Ici, cette étude est partie de la constatation que chez des patients dialysés, une supplémentation en vitamine D sous forme de calcitriol ou paricalcitol ou autres agents à teneur en vitamine D est associée à une réduction de la mortalité. De fait, des observations suggèrent que des taux sériques abaissés de la forme active : 1,25 di-hydroxy vitamine D3 ou 1,25 [OH]2 vitamine D3, sont associés au diabète, à l’HTA, aux cancers… Il était intéressant de rechercher alors si des taux sériques abaissés sont impliqués dans la mortalité en population générale, donnée qu’on ne possédait pas.
Les auteurs ont comparé les taux sériques de vitamine D (25[OH]D) et les taux de mortalité toutes causes chez 13 331 adultes de 20 ans et plus, représentatifs de la population américaine, intégrés dans la 3e étude National Health and Nutrition Examination Survey (NHANES III) et suivis jusqu’en 2000. Durant un suivi moyen de 8,7 ans, 1 806 décès ont été enregistrés, dont 777 de maladie cardiovasculaire. Un taux sérique inférieur à 17,8 ng/mL est associé dans cette étude à une augmentation de 26 % de la mortalité toutes causes, de nombreux facteurs de risque, innés ou acquis, étant associés à une baisse conséquente du taux de vitamine D considéré comme « protecteur » (façon de parler)
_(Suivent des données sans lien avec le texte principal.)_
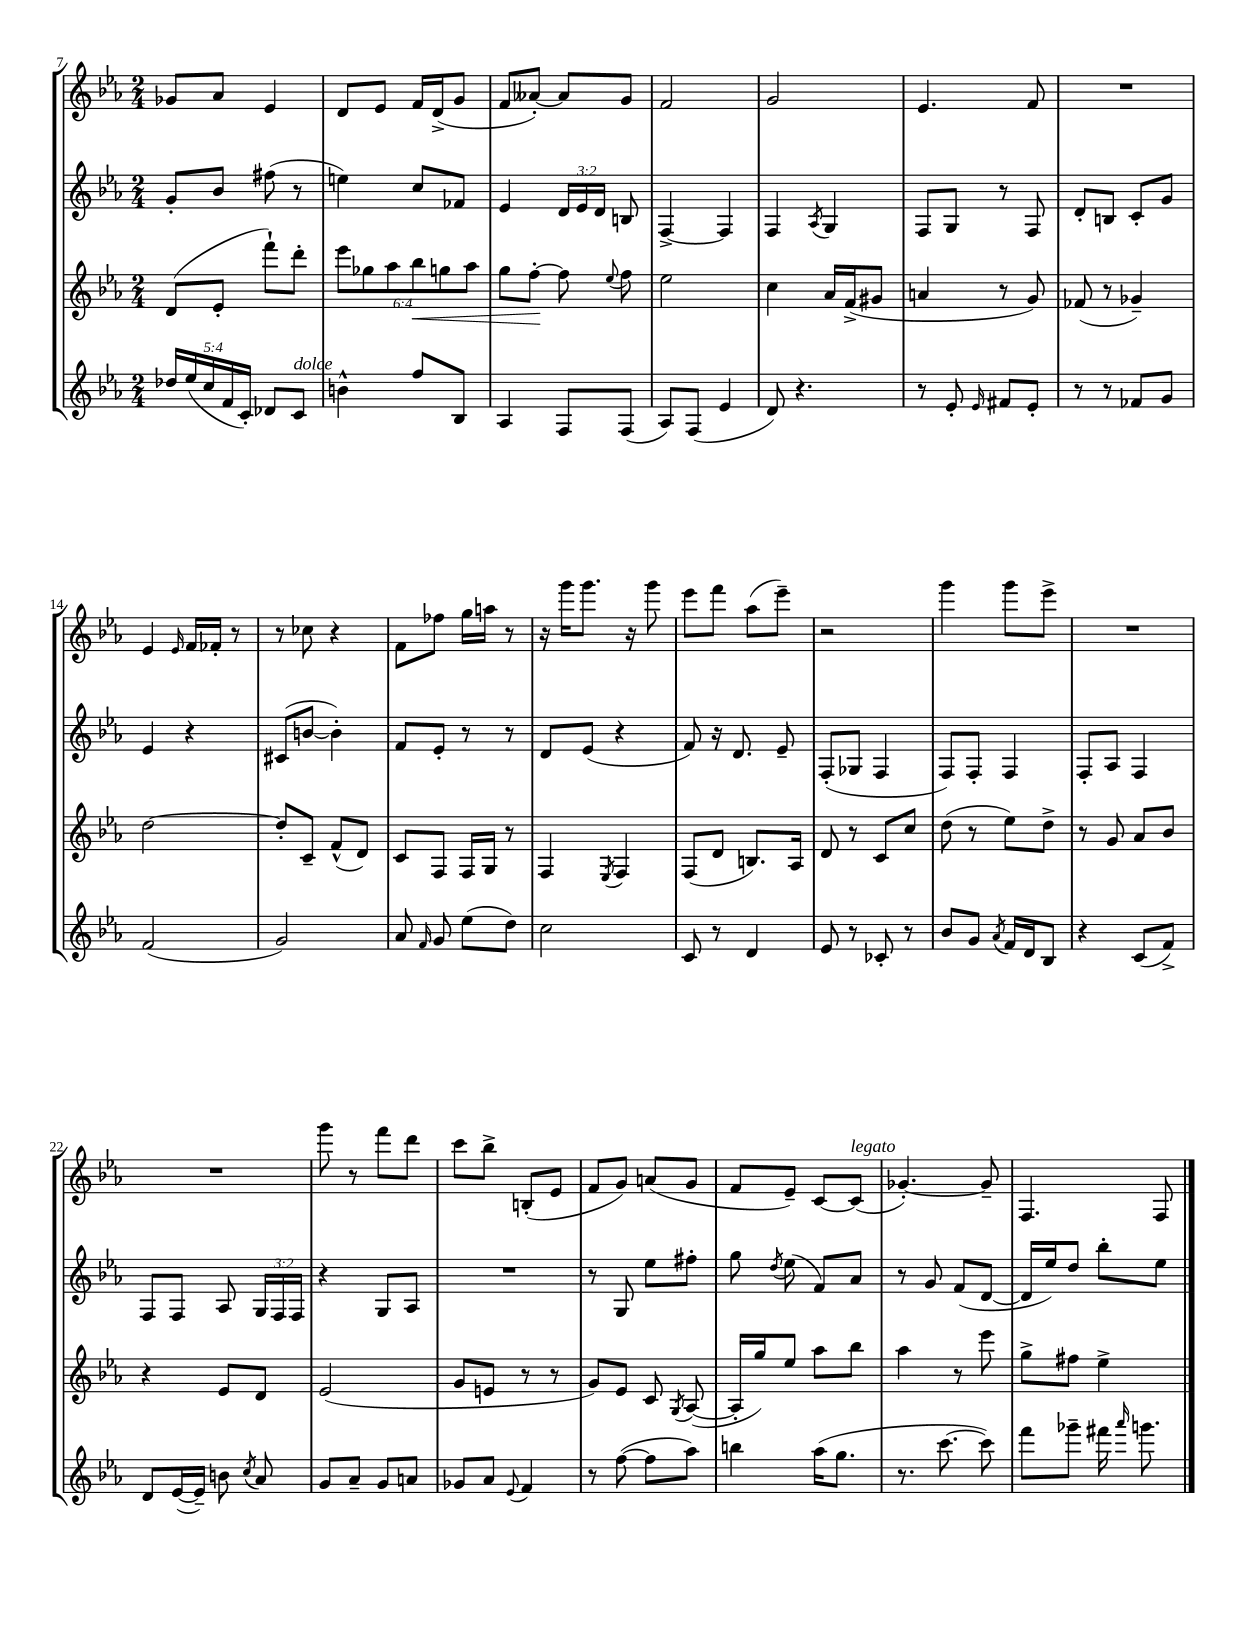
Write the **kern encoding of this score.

**kern	**kern	**dynam	**kern	**kern
*part4	*part3	*part3	*part2	*part1
*staff4	*staff3	*staff3	*staff2	*staff1
*clefG2	*clefG2	*	*clefG2	*clefG2
*k[b-e-a-]	*k[b-e-a-]	*	*k[b-e-a-]	*k[b-e-a-]
*M2/4	*M2/4	*	*M2/4	*M2/4
=7	=7	=7	=7	=7
20dd-X/LL	(8d/L	.	8g'/L	8g-X/L
(20ee-/	.	.	.	.
20cc/	.	.	.	.
.	8e-'/J	.	8b-/J	8a-/J
20f/	.	.	.	.
20c'/JJ)	.	.	.	.
8d-X/L	8fff`\L)	.	(8ff#X\	4e-/
!LO:TX:a:i:t=dolce	!	!	!	!
8c/J	8ddd'\J	.	8r	.
=8	=8	=8	=8	=8
4bn^^\	12eee-\L	.	4een\)	8d/L
.	12gg-X\	.	.	.
.	.	.	.	8e-/J
.	12aa-\	.	.	.
!	!	!LO:HP:b	!	!
8ff/L	12bb-\	<	8cc/L	16f/LL
.	.	.	.	(16d^/J
.	12ggn\	.	.	.
8B-/J	.	.	8f-X/J	8g/J
.	12aa-\J	.	.	.
=9	=9	=9	=9	=9
4A-/	8gg\L	.	4e-/	8f/L
.	[8ff'\J	.	.	[8a--X'/J)
8F/L	8ff\]	[	24d/LL	8a--/L]
.	.	.	24e-/	.
.	.	.	24d/JJ	.
.	8qqee-/	.	.	.
(8F/J	8ff\	.	8Bn/	8g/J
=10	=10	=10	=10	=10
8A-/L)	2ee-\	.	[4F^/	2f/
(8F/J	.	.	.	.
4e-/	.	.	4F/]	.
=11	=11	=11	=11	=11
8d/)	4cc\	.	4F/	2g/
4.r	.	.	.	.
.	.	.	8qA-/	.
.	16a-/LL	.	4G/	.
.	(16f^/J	.	.	.
.	8g#X/J	.	.	.
=12	=12	=12	=12	=12
8r	4an/	.	8F/L	4.e-/
8e-'/	.	.	8G/J	.
16qqe-/	.	.	.	.
8f#X/L	8r	.	8r	.
8e-'/J	8g/)	.	8F/	8f/
=13	=13	=13	=13	=13
8r	(8f-X/	.	8d'/L	2r
8r	8r	.	8Bn/J	.
8f-X/L	4g-X~/)	.	8c'/L	.
8g/J	.	.	8g/J	.
!!LO:LB:g=z
=14	=14	=14	=14	=14
(2f/	[2dd\	.	4e-/	4e-/
.	.	.	.	16qqe-/
.	.	.	4r	16f/LL
.	.	.	.	16f-X'/JJ
.	.	.	.	8r
=15	=15	=15	=15	=15
2g/)	8dd'/L]	.	(8c#X/L	8r
.	8c~/J	.	[8bn/J	8cc-X\
.	(8f^^/L	.	4b'\])	4r
.	8d/J)	.	.	.
=16	=16	=16	=16	=16
8a-/	8c/L	.	8f/L	8f\L
16qqf/	.	.	.	.
8g/	8F/J	.	8e-'/J	8ff-X\J
(8ee-\L	16F/LL	.	8r	16gg\LL
.	16G/JJ	.	.	16aan\JJ
8dd\J)	8r	.	8r	8r
=17	=17	=17	=17	=17
2cc\	4F/	.	8d/L	16r
.	.	.	.	16ggg\KL
.	.	.	(8e-/J	8.ggg\J
.	8qE-/	.	.	.
.	4F/	.	4r	.
.	.	.	.	16r
.	.	.	.	8ggg\
=18	=18	=18	=18	=18
8c/	(8F/L	.	8f/)	8eee-\L
8r	8d/J	.	16r	8fff\J
.	.	.	8.d/	.
4d/	8.Bn/L)	.	.	(8aa-\L
.	.	.	8e-~/	8eee-~\J)
.	16A-/Jk	.	.	.
=19	=19	=19	=19	=19
8e-/	8d/	.	(8F'/L	2r
8r	8r	.	8G-X/J	.
8c-X'/	8c/L	.	4F/	.
8r	8cc/J	.	.	.
=20	=20	=20	=20	=20
8b-/L	(8dd\	.	8F/L)	4ggg\
8g/J	8r	.	8F'/J	.
8qa-/	.	.	.	.
16f/LL	8ee-\L)	.	4F/	8ggg\L
16d/J	.	.	.	.
8B-/J	8dd^\J	.	.	8eee-^\J
=21	=21	=21	=21	=21
4r	8r	.	8F'/L	2r
.	8g/	.	8A-/J	.
(8c/L	8a-/L	.	4F/	.
8f^/J)	8b-/J	.	.	.
!!LO:LB:g=z
=22	=22	=22	=22	=22
8d/L	4r	.	8F/L	2r
([16e-/L	.	.	8F/J	.
16e-~/JJ])	.	.	.	.
8bn\	8e-/L	.	8A-/	.
8qcc/	.	.	.	.
8a-/	8d/J	.	24G/LL	.
.	.	.	24F/	.
.	.	.	24F/JJ	.
=23	=23	=23	=23	=23
8g/L	(2e-/	.	4r	8ggg\
8a-~/J	.	.	.	8r
8g/L	.	.	8G/L	8fff\L
8an/J	.	.	8A-/J	8ddd\J
=24	=24	=24	=24	=24
8g-X/L	8g/L	.	2r	8ccc\L
8a-/J	8en/J	.	.	8bb-^\J
8qqe-/	.	.	.	.
4f/	8r	.	.	(8Bn'/L
.	8r	.	.	8e-/J
=25	=25	=25	=25	=25
8r	8g/L)	.	8r	8f/L
([8ff\	8e-/J	.	8G/	8g/J)
8ff\L]	8c/	.	8ee-\L	(8an/L
.	8qG/	.	.	.
8aa-\J)	([8A-/	.	8ff#X'\J	8g/J
=26	=26	=26	=26	=26
4bbn\	16A-'/LL]	.	8gg\	8f/L
.	16gg/J)	.	.	.
.	.	.	8qdd/	.
.	8ee-/J	.	(8ee-\	8e-~/J)
(16aa-\KL	8aa-\L	.	8f/L)	[8c/L
8.gg\J	.	.	.	.
!	!	!	!	!LO:TX:a:i:t=legato
.	8bb-\J	.	8a-/J	(8c/J]
=27	=27	=27	=27	=27
8.r	4aa-\	.	8r	[4.g-X'/)
.	.	.	8g/	.
[8.ccc\	.	.	.	.
.	8r	.	(8f/L	.
8ccc\])	8eee-\	.	[8d/J	8g-~/]
=28	=28	=28	=28	=28
8fff\L	8gg^\L	.	16d/LL]	4.F/
.	.	.	16ee-/J)	.
8ggg-X~\J	8ff#X\J	.	8dd/J	.
16fff#X\	4ee-^\	.	8bb-'\L	.
16qqaaa-/	.	.	.	.
8.gggn\	.	.	.	.
.	.	.	8ee-\J	8F/
==	==	==	==	==
*-	*-	*-	*-	*-
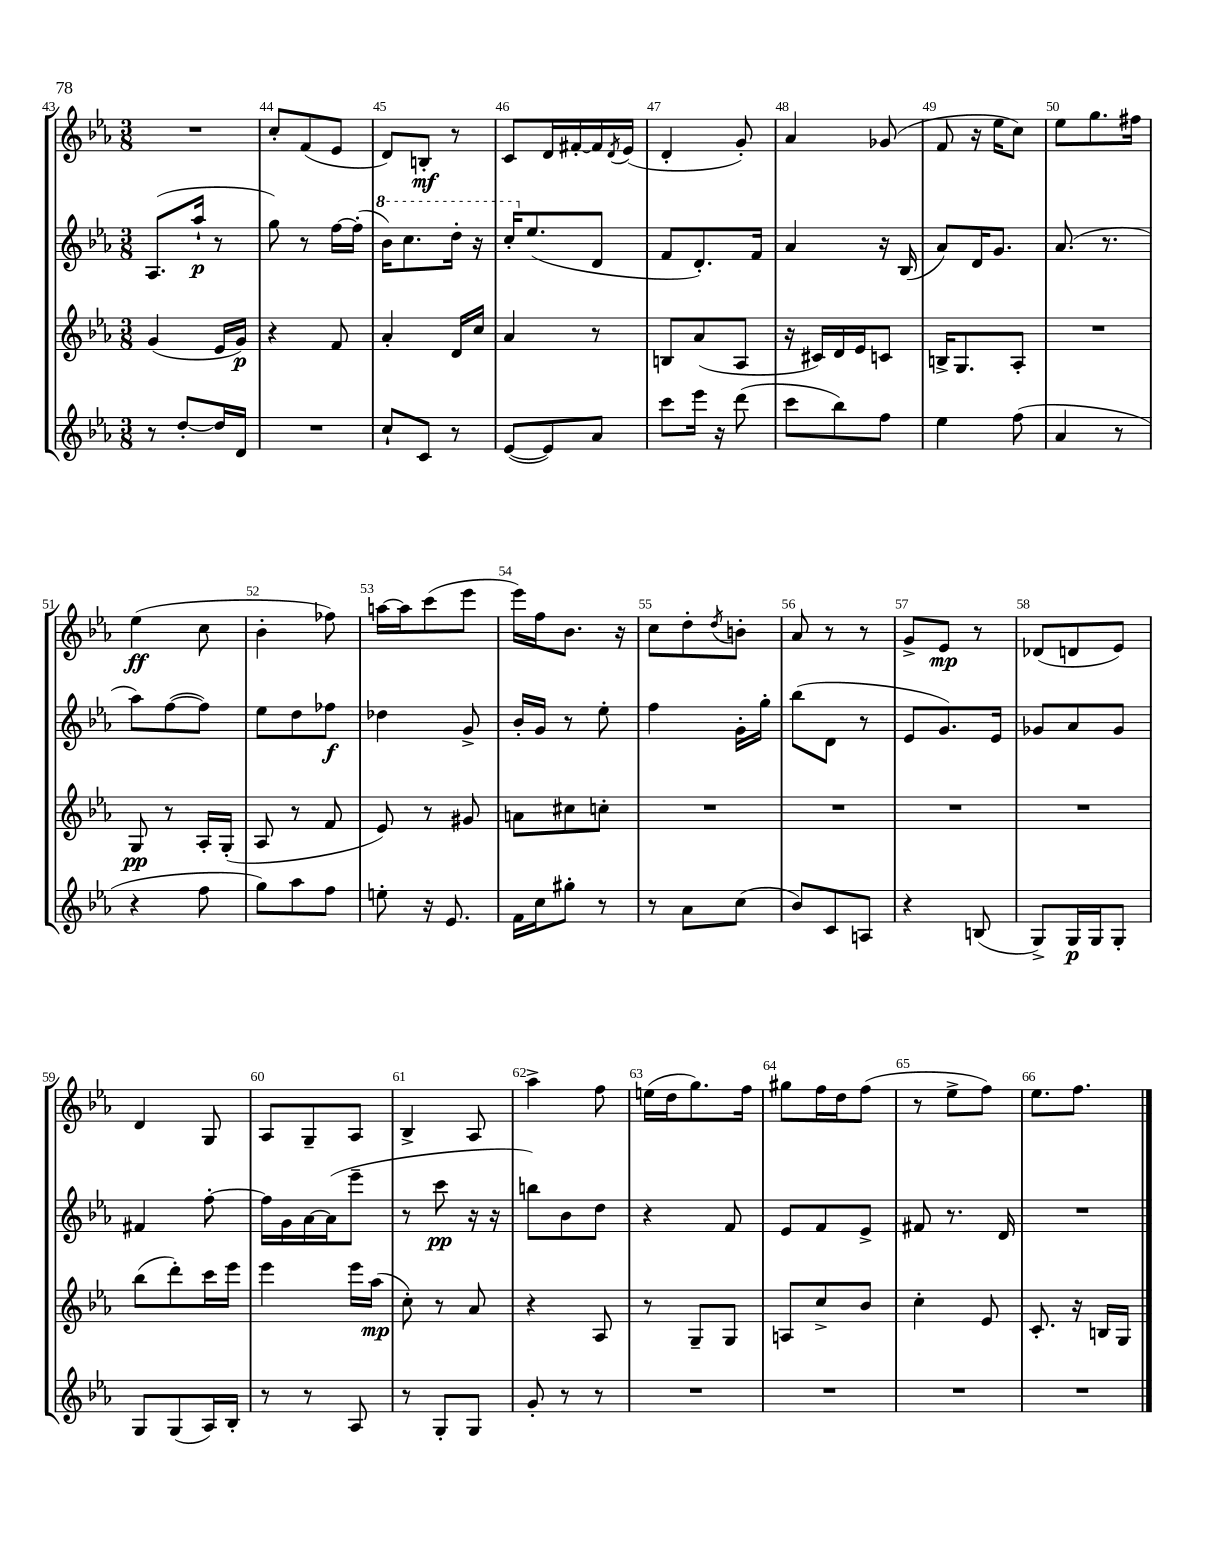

Conclusion lapidaire des auteurs : le quartile le plus bas du taux de 25(OH)D, soit inférieur à 17,8 ng/mL est impliqué dans la mortalité toutes causes (notamment cardiovasculaire et cancéreuse) dans la population générale. Le dosage du taux sérique de vitamine D n’est pas un examen de nature courante, bien que ce type d’analyse soit aujourd’hui réalisable dans tout laboratoire d’analyses de biologie médicale. Le tout est de savoir si des études telle celle-ci seraient susceptibles de pousser les pouvoirs publics à inscrire la recherche du taux sérique de 25(OH)D dans les examens périodiques souhaitables pour évaluer l’état de santé de la population...
Auteur : Louis-Marie Sibuée, biologiste
Publié le 17 août 2008
(1) 25-Hydroxyvitamin D Levels and the Risk of Mortality in the General Population, Michal L. Melamed, Erin D. Michos, Wendy Post, Brad Astor (New York et Baltimore), in Arch Intern Med. 2008;168(15):1629-1637.